- Job item -
Starting with the line in which "медицинских" appears, give back every line exactly as written until the listing ends, excluding pictures.

(Information supplied)

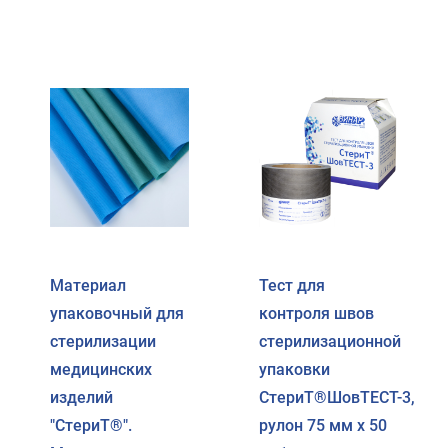
Материал
Тест для
упаковочный для
контроля швов
стерилизации
стерилизационной
медицинских
упаковки
изделий
СтериТ®ШовТЕСТ-3,
"СтериТ®".
рулон 75 мм x 50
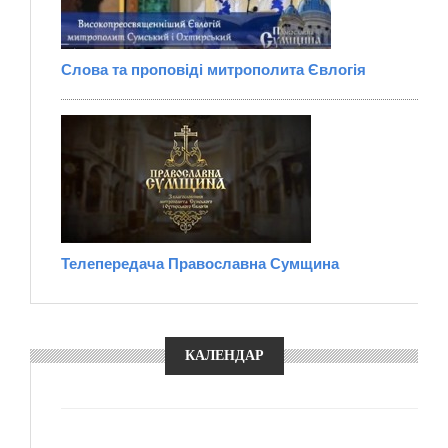
Слова та проповіді митрополита Євлогія
Телепередача Православна Сумщина
КАЛЕНДАР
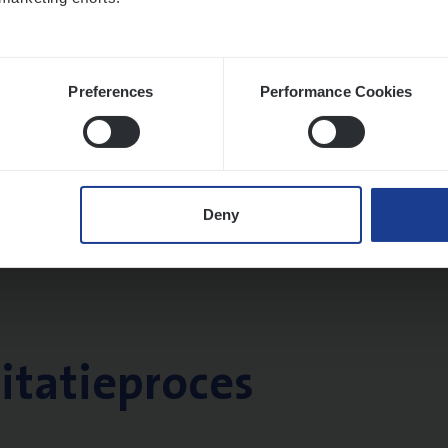
Preferences
Performance Cookies
Deny
citatieproces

(End Information supplied)

- Solution to this problem -
медицинских
упаковки
изделий
СтериТ®ШовТЕСТ-3,
"СтериТ®".
рулон 75 мм x 50
Слова та проповіді митрополита Євлогія
Телепередача Православна Сумщина
КАЛЕНДАР
Preferences
Performance Cookies
Deny
citatieproces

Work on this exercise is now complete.